ACTION ITEM ▸
Output, exactly as written, the lines below starting at the line containing "margin-left: 32px ->" and ending at the line containing "align-items: center ->". Drop the pictures and keep both end lines.

INFORMATION SUPPLIED ▸
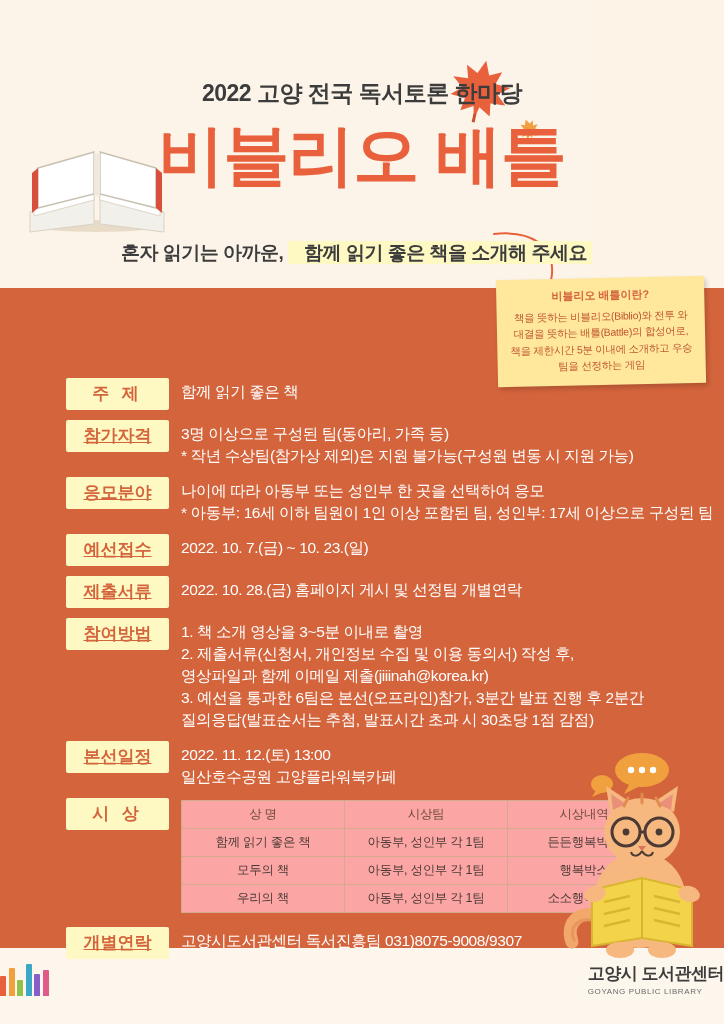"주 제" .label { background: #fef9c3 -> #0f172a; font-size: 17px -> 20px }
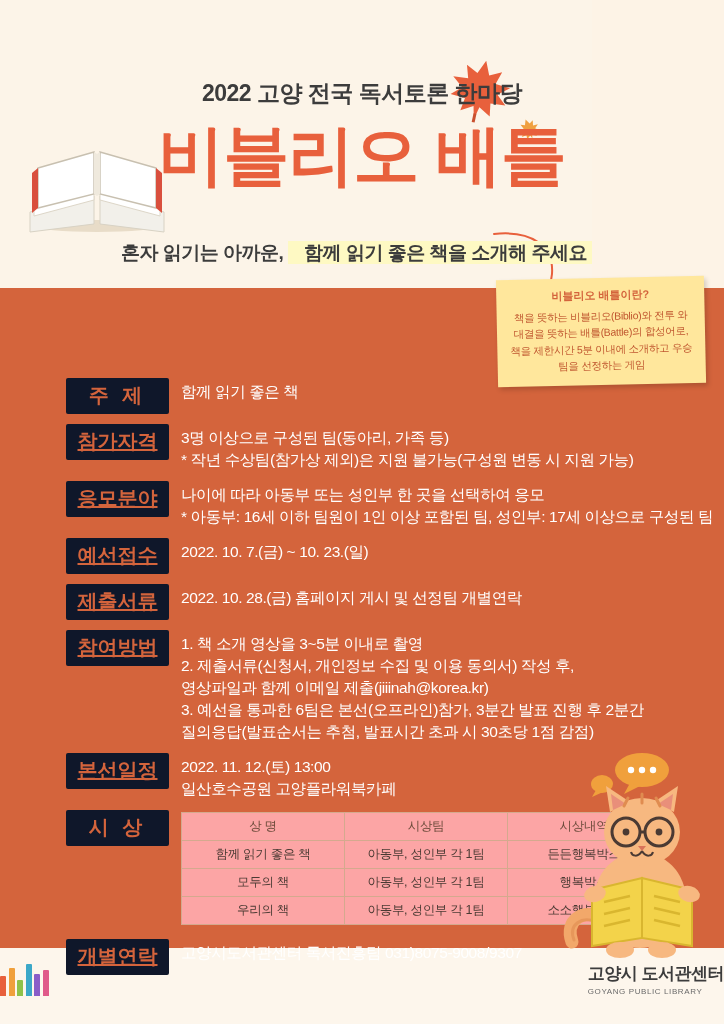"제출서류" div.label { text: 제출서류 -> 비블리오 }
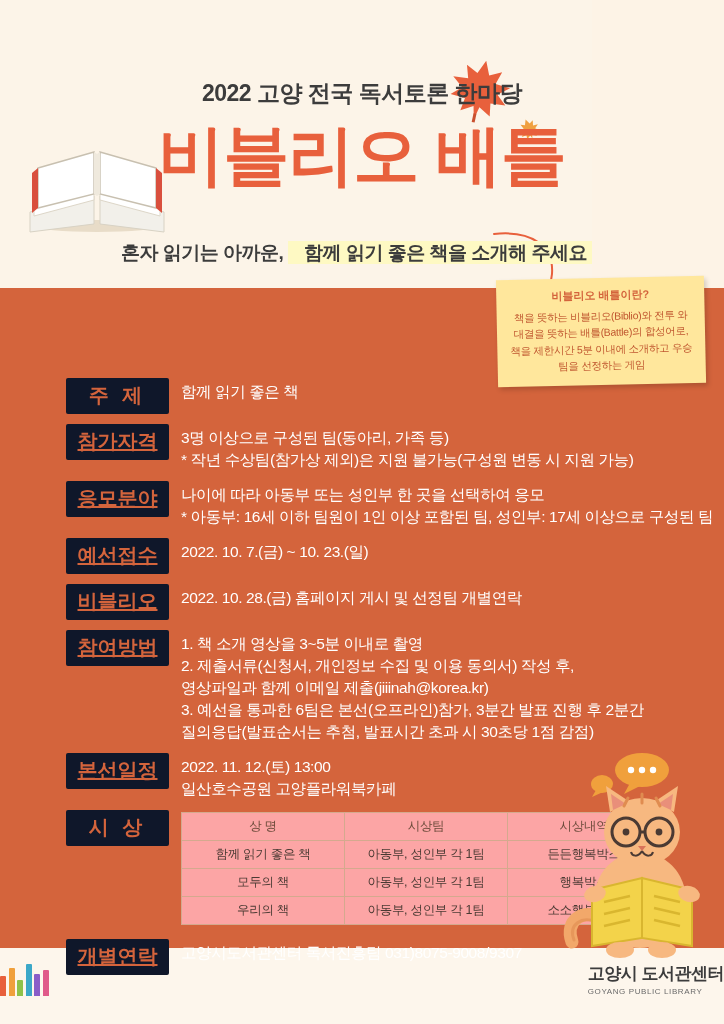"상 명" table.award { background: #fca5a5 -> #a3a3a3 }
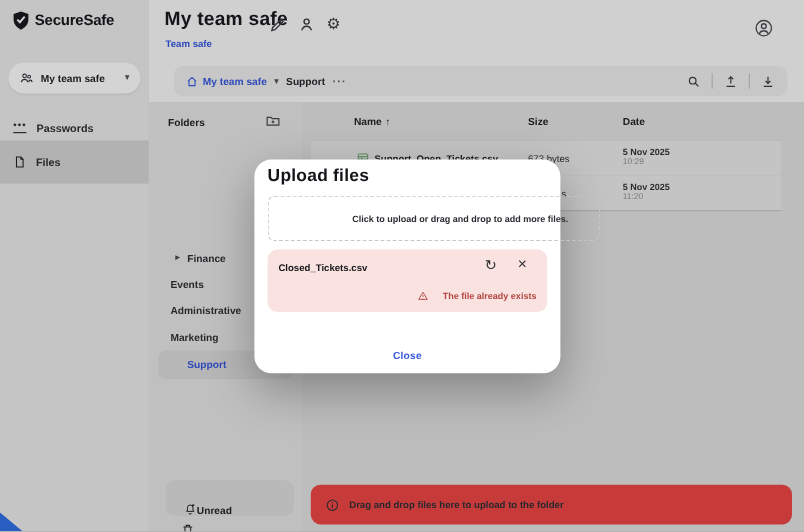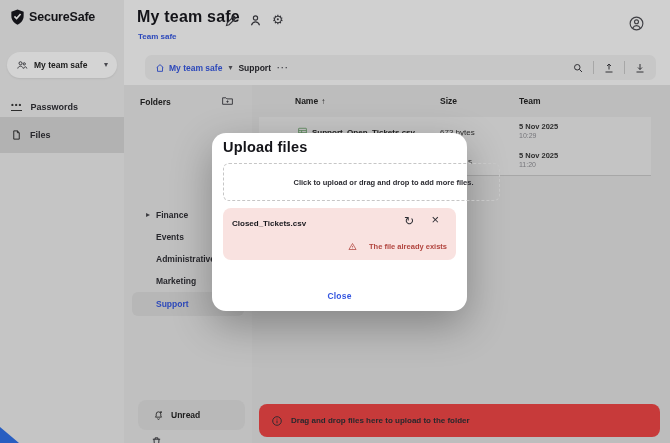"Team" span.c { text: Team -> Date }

...

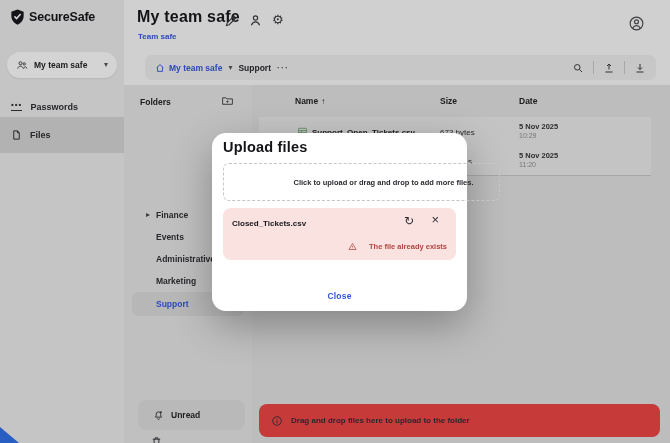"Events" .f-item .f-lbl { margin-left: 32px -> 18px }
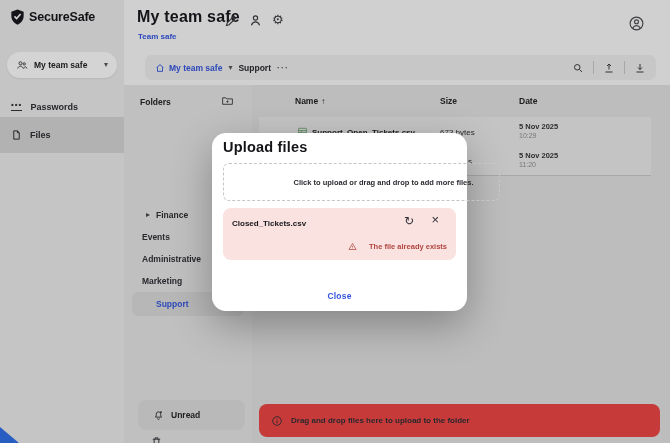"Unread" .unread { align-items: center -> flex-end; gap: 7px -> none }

SOLVED PROBLEM ▸
"Events" .f-item .f-lbl { margin-left: 32px -> 18px }
"Unread" .unread { align-items: center -> flex-end; gap: 7px -> none }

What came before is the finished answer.